Goal of the exercise
Copy out every one of the rows below word for word, leaving the pictures out of your copy.

Data records
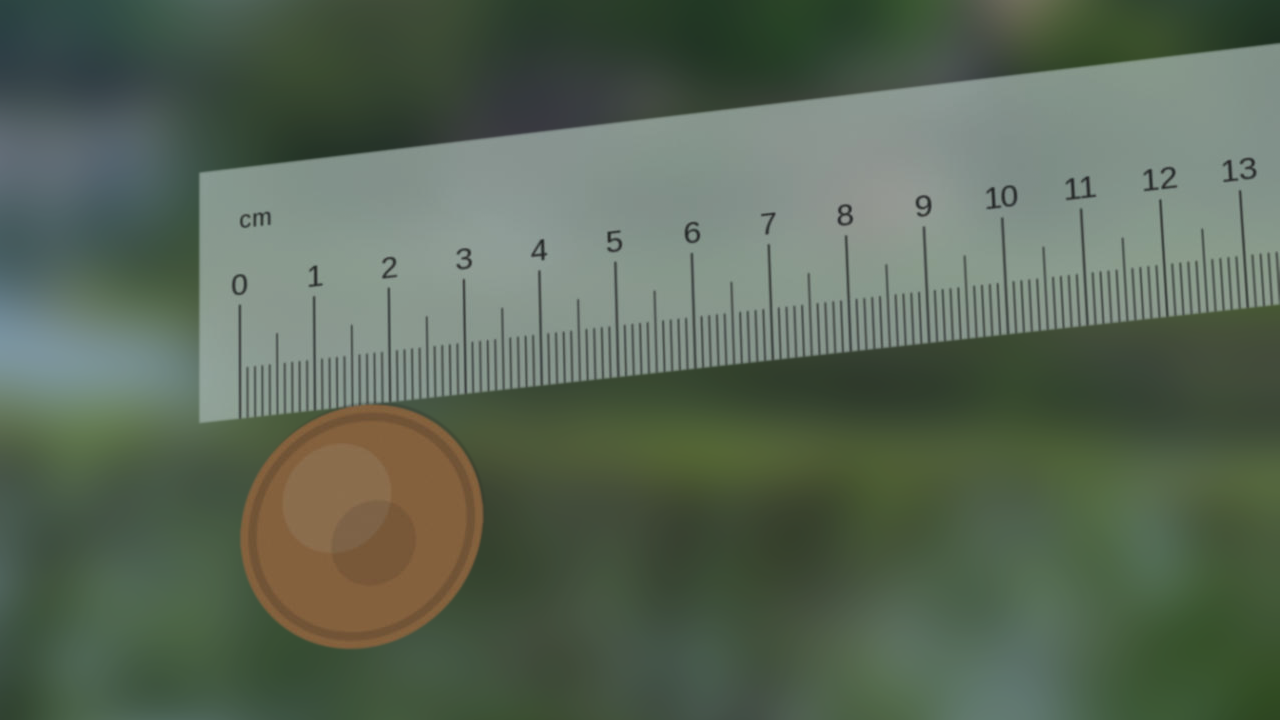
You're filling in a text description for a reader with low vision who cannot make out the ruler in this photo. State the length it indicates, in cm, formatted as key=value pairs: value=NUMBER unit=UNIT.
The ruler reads value=3.2 unit=cm
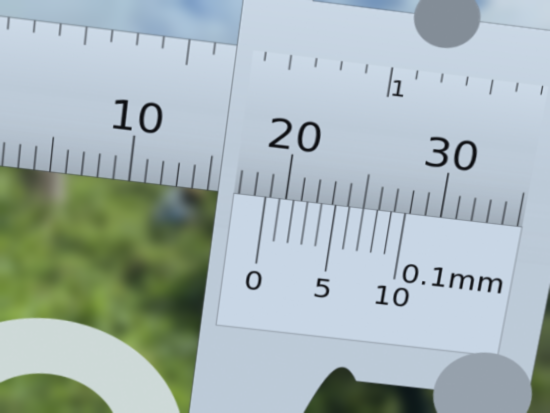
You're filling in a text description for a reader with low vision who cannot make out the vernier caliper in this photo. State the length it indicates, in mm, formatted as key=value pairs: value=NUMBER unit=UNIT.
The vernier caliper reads value=18.7 unit=mm
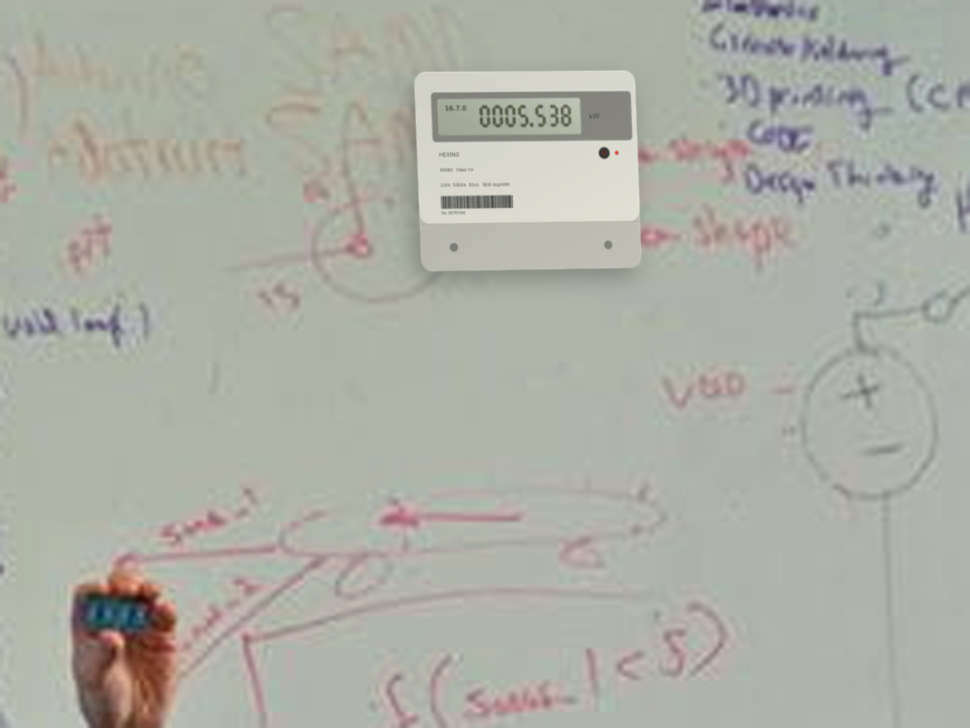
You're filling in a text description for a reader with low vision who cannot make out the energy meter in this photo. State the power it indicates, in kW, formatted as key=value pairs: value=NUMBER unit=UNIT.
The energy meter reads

Task solution
You're filling in a text description for a reader with low vision who cannot make out the ruler in this photo. State the length it indicates, in cm, formatted as key=value pairs: value=NUMBER unit=UNIT.
The ruler reads value=3.2 unit=cm
You're filling in a text description for a reader with low vision who cannot make out the vernier caliper in this photo. State the length it indicates, in mm, formatted as key=value pairs: value=NUMBER unit=UNIT.
The vernier caliper reads value=18.7 unit=mm
You're filling in a text description for a reader with low vision who cannot make out the energy meter in this photo. State the power it indicates, in kW, formatted as key=value pairs: value=NUMBER unit=UNIT.
The energy meter reads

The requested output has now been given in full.